Principle and Compromise

Last Friday, Tim Eyman — the Evergreen State’s best-known ballot initiative practitioner — won an important court case.

But he also scuttled an amazingly impressive compromise between state legislators, police, and the proponents of Initiative 940.

The measure was written and promoted by De-Escalate Washington, a group that includes several relatives of deceased victims of recent controversial police shootings. I-940 would implement violence de-escalation and mental health training for police, and require law enforcement personnel to provide first-aid to save lives. Most likely Washington voters tell pollsters they approve.

De-Escalate Washington got the required signatures, sending this “indirect initiative” to Olympia. The Legislature was faced with three choices:

  • approve the initiative as written;
  • not act, letting the measure go to the ballot; or
  • approve an alternative and place both proposals on the ballot.

The Legislature tried to “create a fourth option”: it passed the measure with amendments.

And that’s what Thurston County Superior Court Judge Christine Schaller found unconstitutional. She sent the measure, un-amended, to the ballot for a vote of the people.

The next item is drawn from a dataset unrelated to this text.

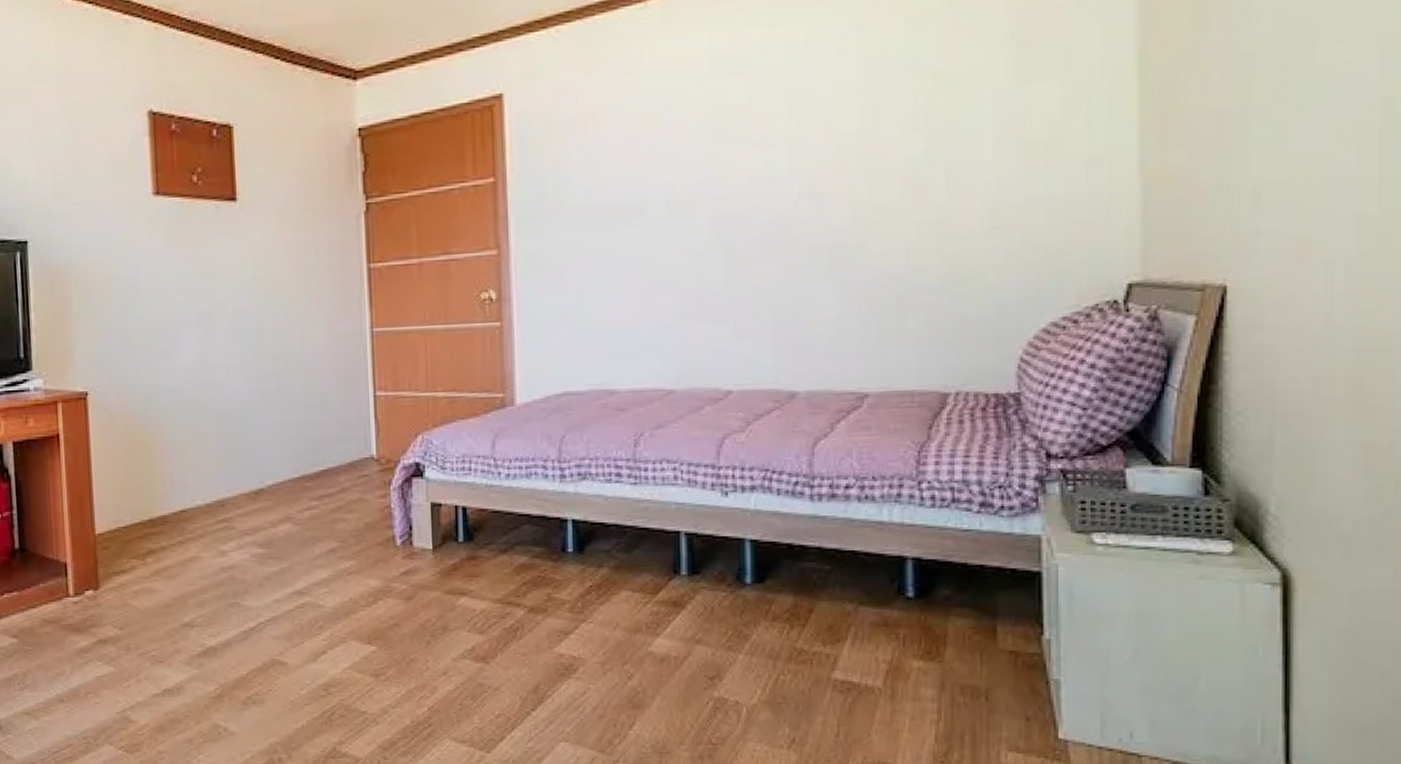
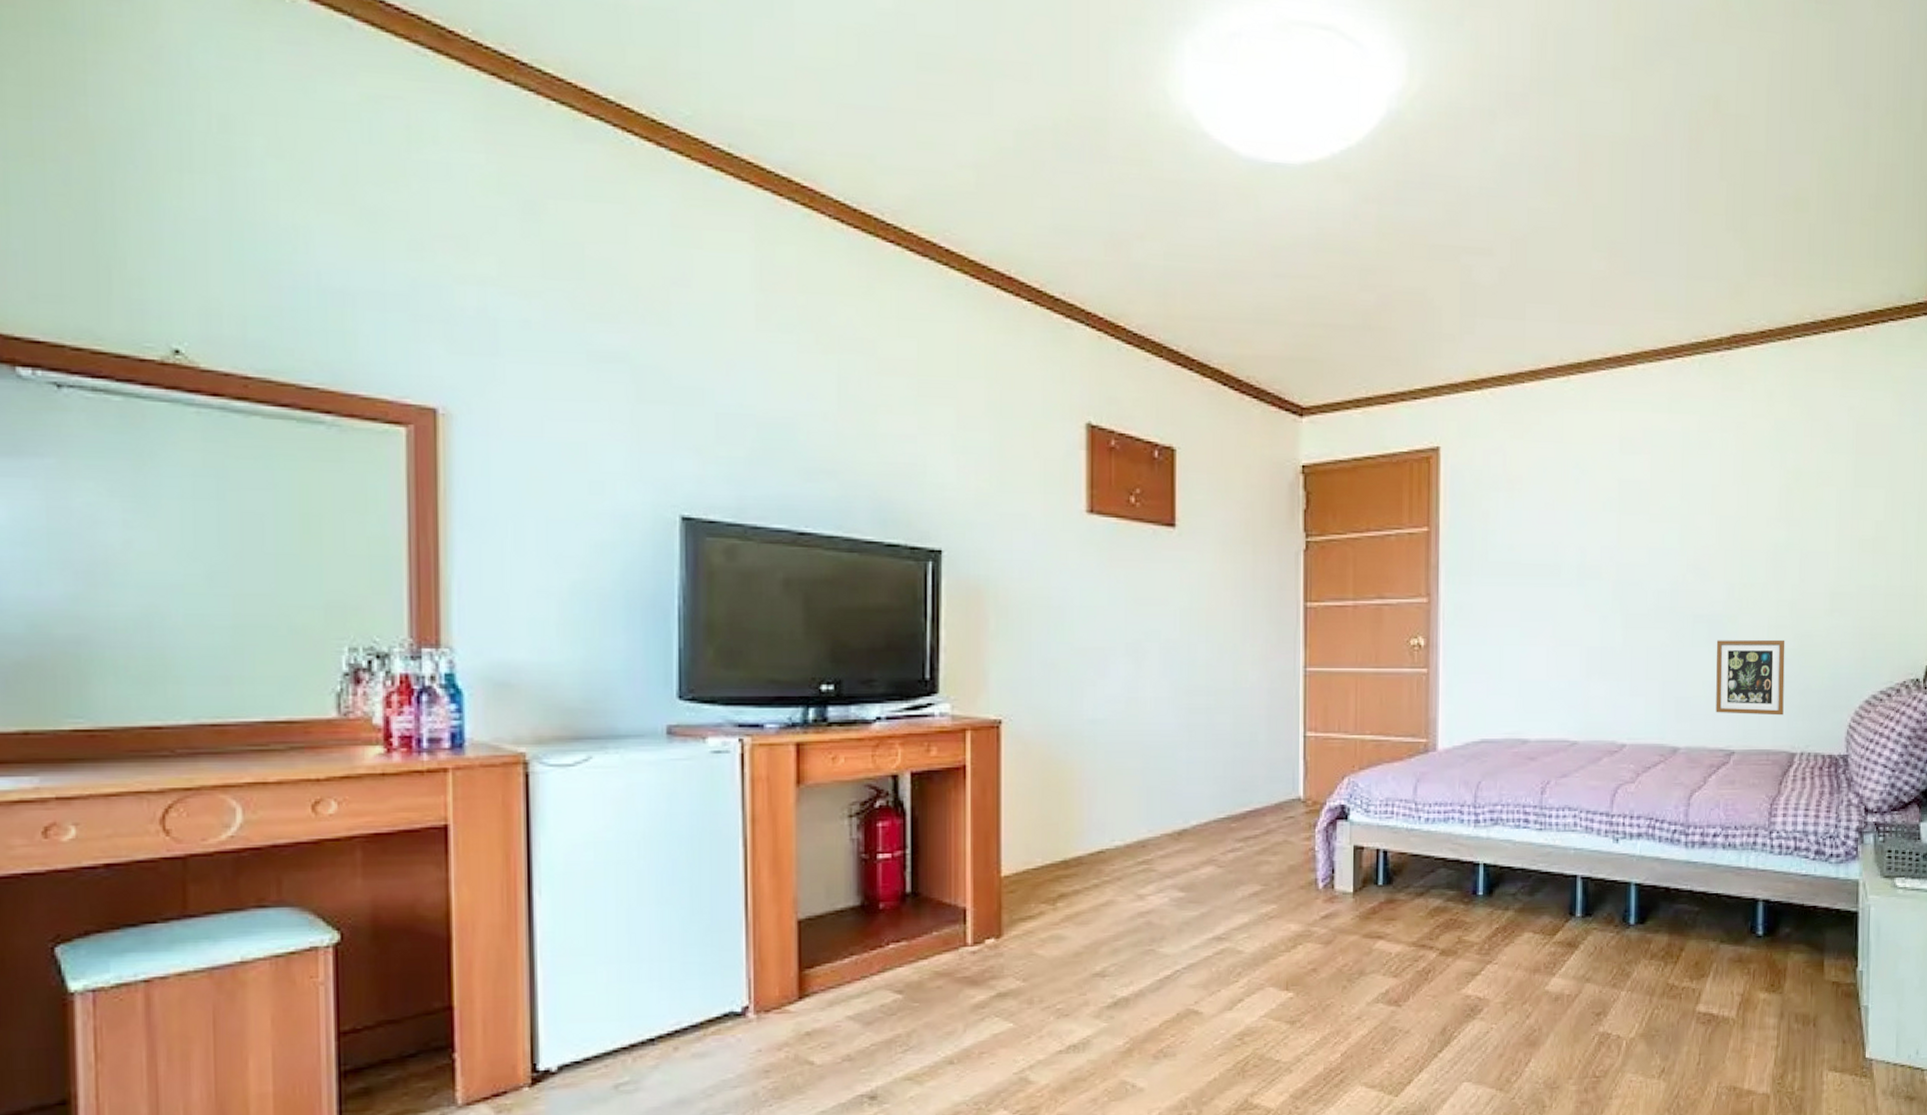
picture frame: none [840,265,931,353] -> present [1716,639,1785,716]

Interestingly, those amendments were the result of negotiations among the measure’s advocates, the police, and the Legislature. There had been many congratulations all around on the “historic” compromise. But, “historic” or no, legislatures must follow the law.

Tim Eyman is pleased that the court defended the constitutionally defined initiative process by definitively siding against the backroom compromise.

And voters will still get the chance to vote on the proposal.

This is Common Sense. I’m Paul Jacob.